+++ AUSGEWÄHLTER ABSCHNITT +++

Sport/Fußball

SKN-Coach Alexander Schmidt: "Vielen Trainern fehlt die Basis"

Alexander Schmidt hat schon viel erlebt. Von 1860 München über Stuttgart bis Red Bull hat sich der 50-jährige Bayer den Ruf eines meinungsstarken Fachmanns erarbeitet. Eine Transfersperre wie in St. Pölten ist aber auch für den Nachwuchs-Spezialisten etwas Neues. „Aber ich habe mich auf dieses Urteil schon vorab eingestellt“, sagt der neue SKN-Trainer vor dem Liga-Start bei Sturm Graz (17 Uhr).

Schmidt setzt vorerst auf ein 4-4-2 mit Raute und Flügelflitzer Balic in neuer Rolle als Stürmer. Das größte Fragezeichen ist der ausgedünnte Kader: „Ich hoffe, dass wir von gröberen Verletzungen verschont bleiben.“

KURIER: Sie bringen in St. Pölten neue Ideen ein. El Maestro macht das auch bei Sturm. Welches Spiel ist zu erwarten?

+++

Liste alle Stationen auf, die der Artikel über SKN-Trainer Alexander Schmidt für dessen bisherige Laufbahn nennt.

+++ ANGEZEIGTE DATEN +++

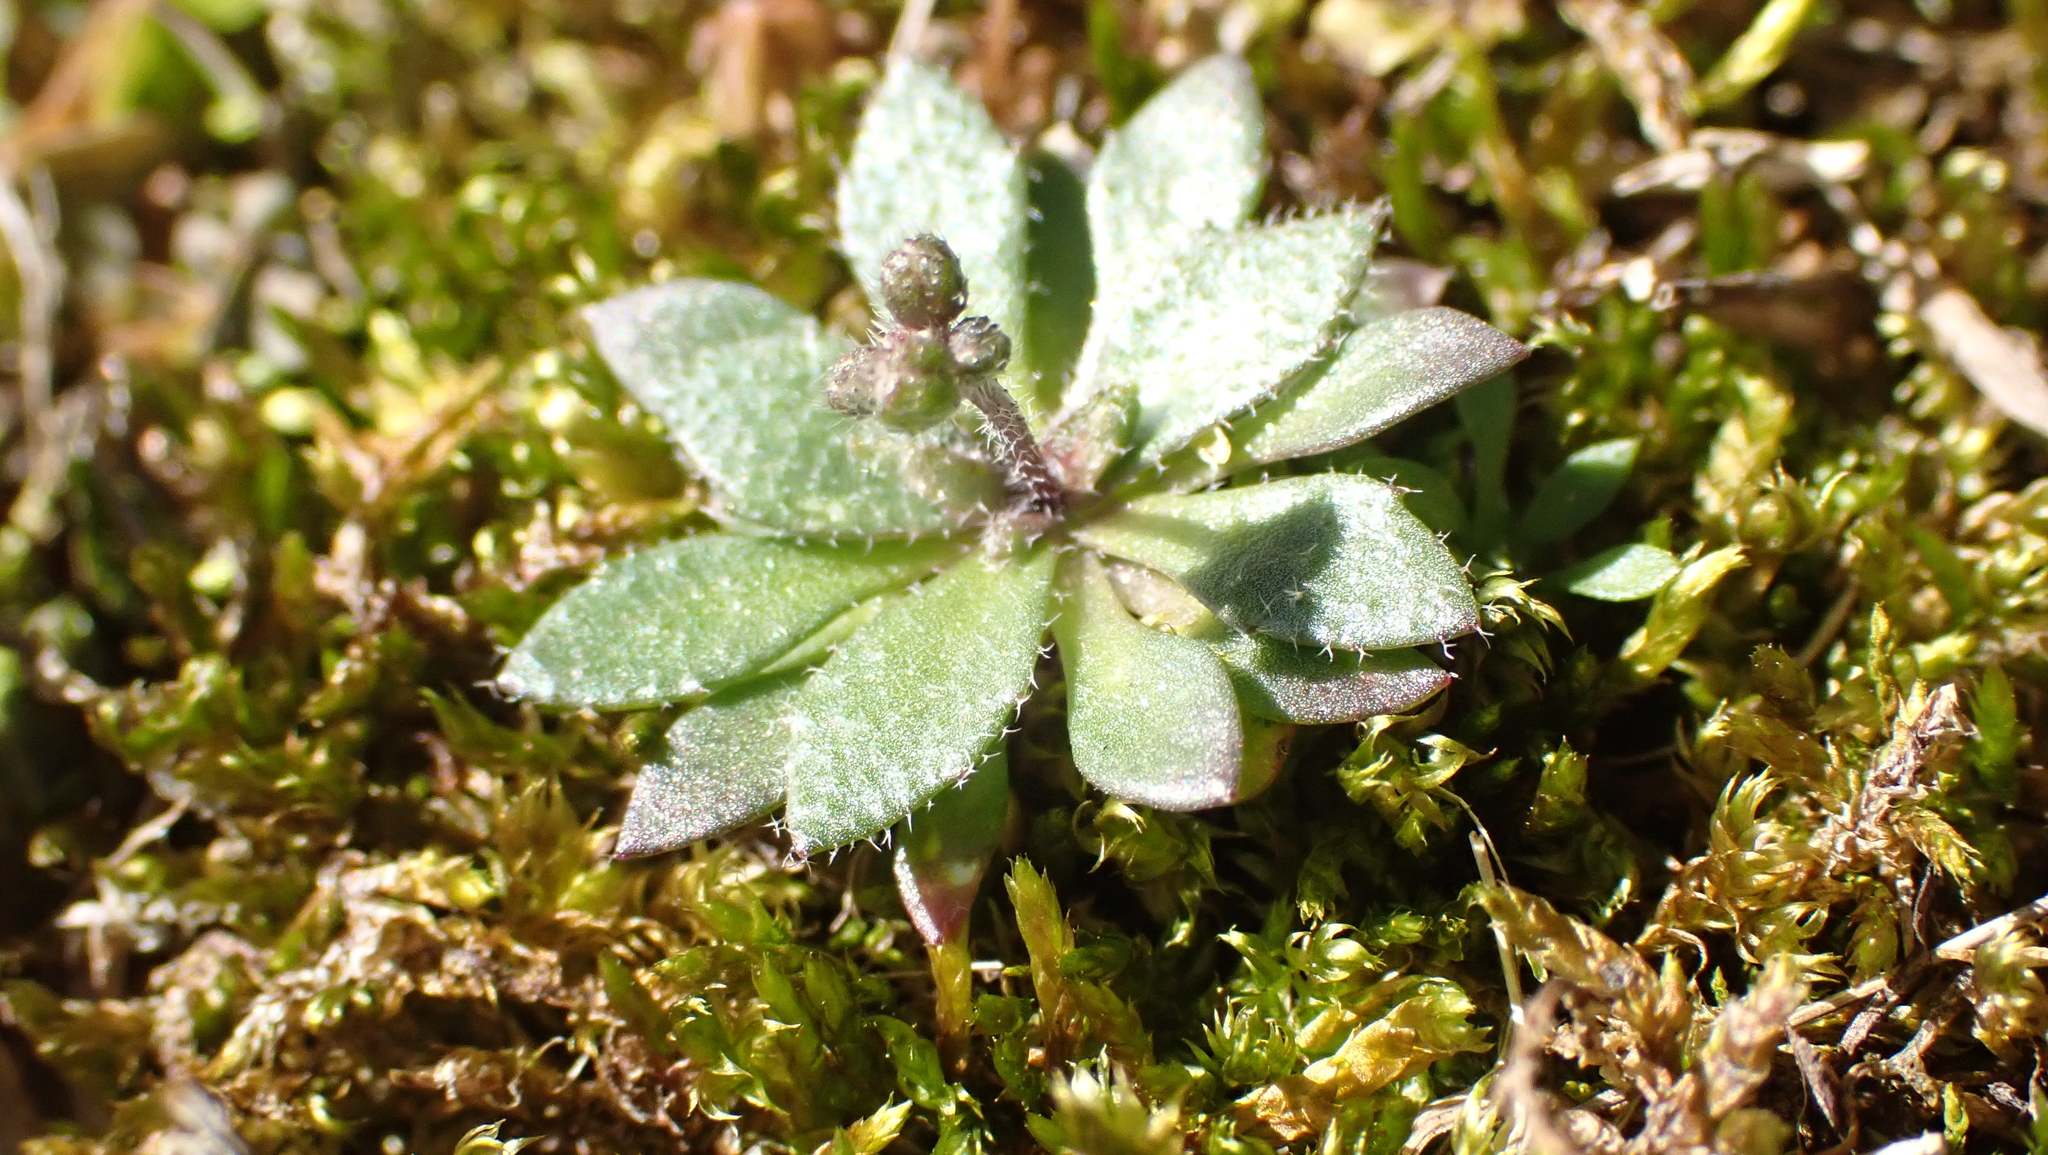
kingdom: Plantae
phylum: Tracheophyta
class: Magnoliopsida
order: Brassicales
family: Brassicaceae
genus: Draba
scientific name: Draba verna
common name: Spring draba
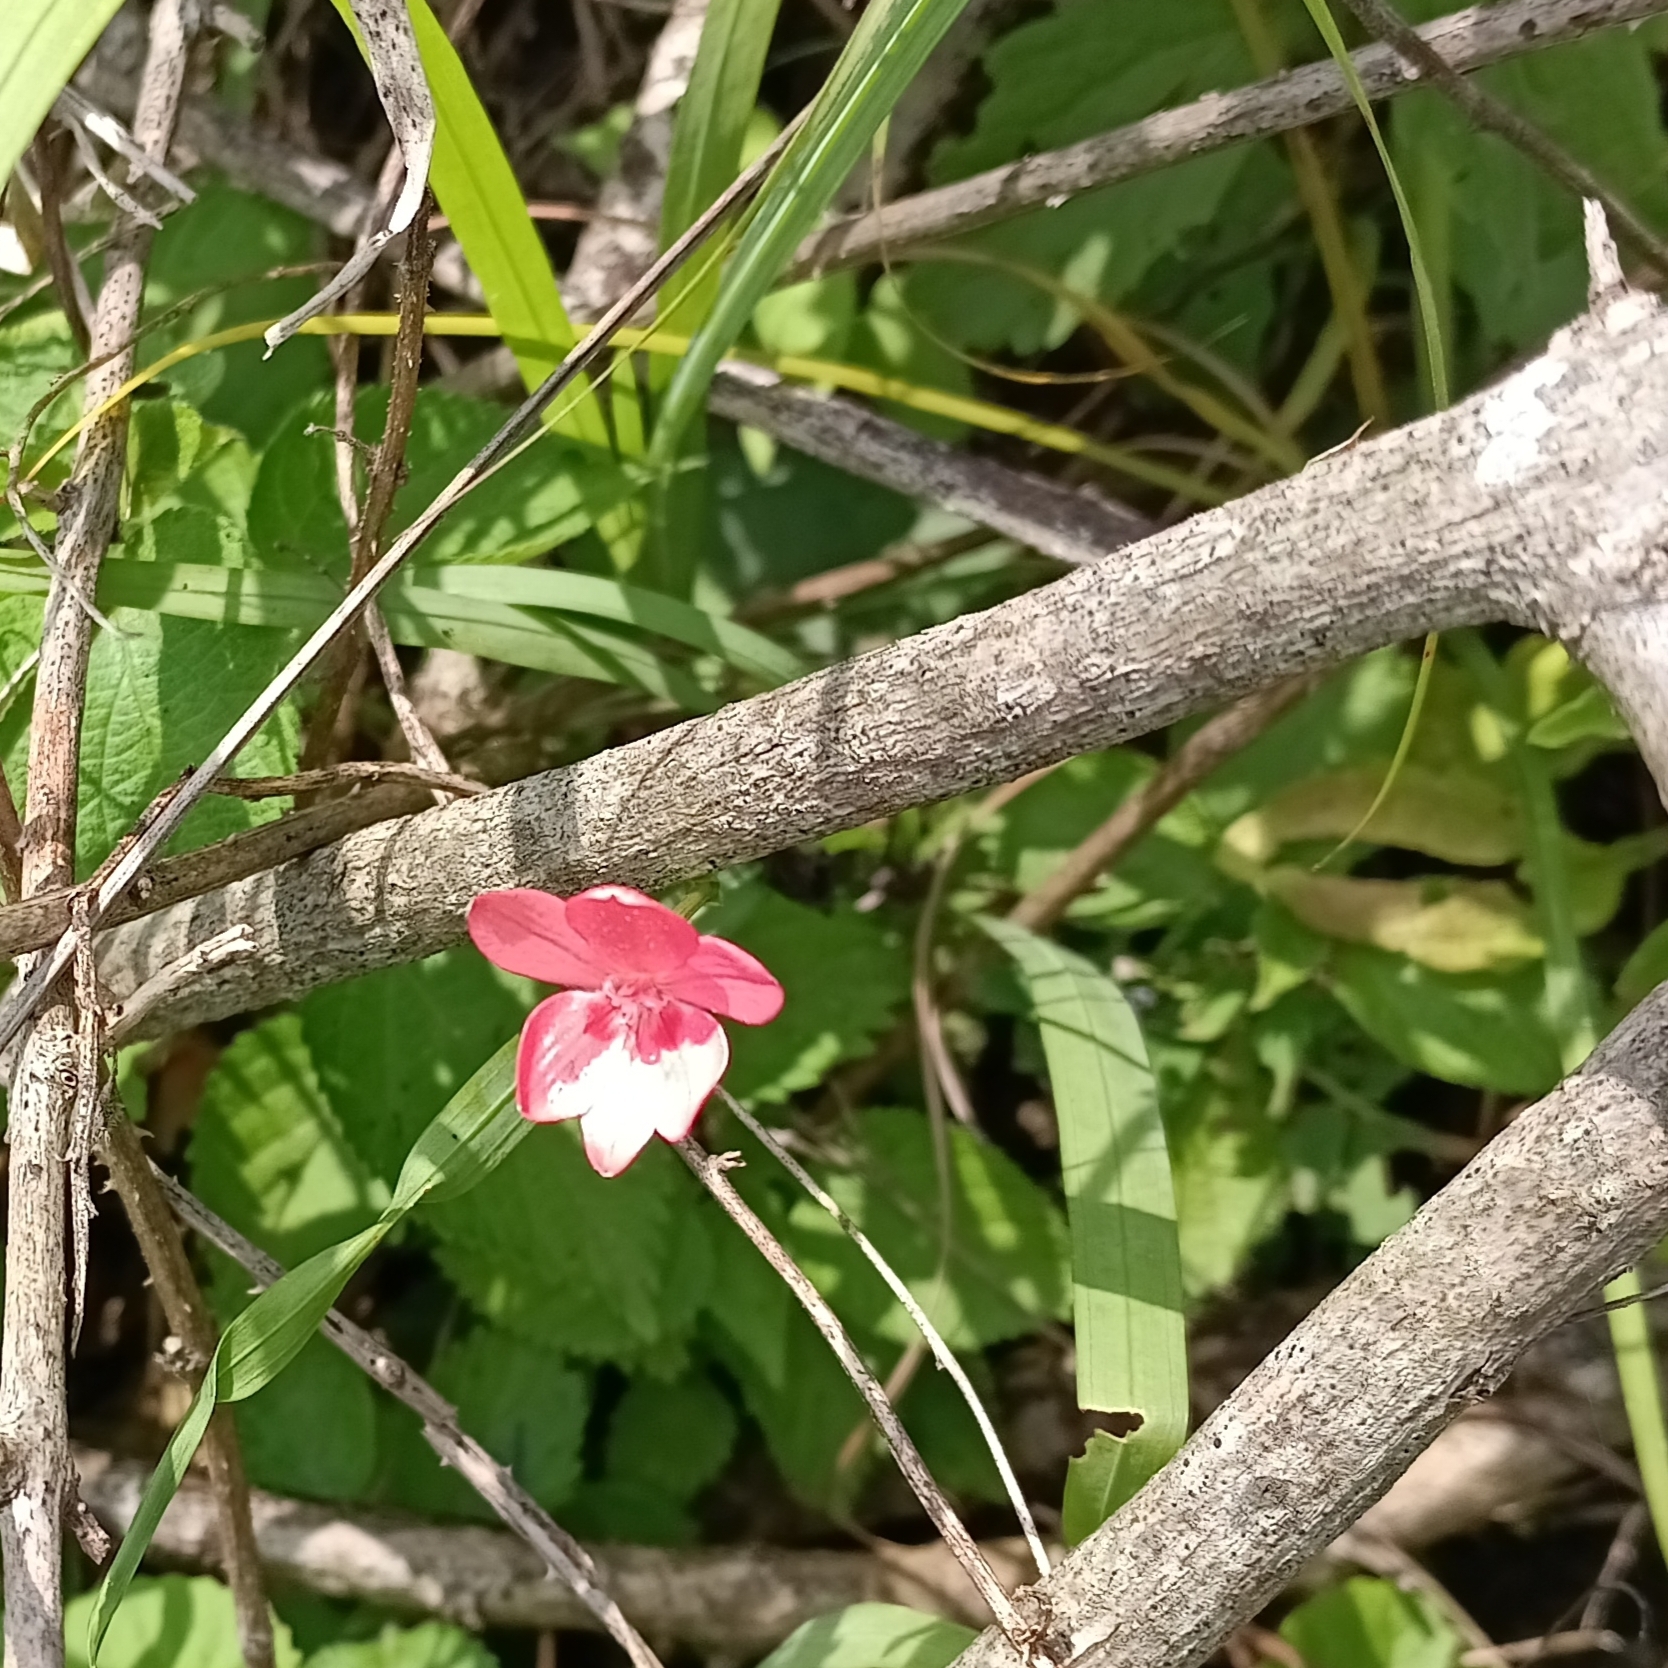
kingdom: Plantae
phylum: Tracheophyta
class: Liliopsida
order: Asparagales
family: Iridaceae
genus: Freesia
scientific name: Freesia laxa
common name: False freesia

+++

## KORREKTE AUSGABE
1860 München, Stuttgart, Red Bull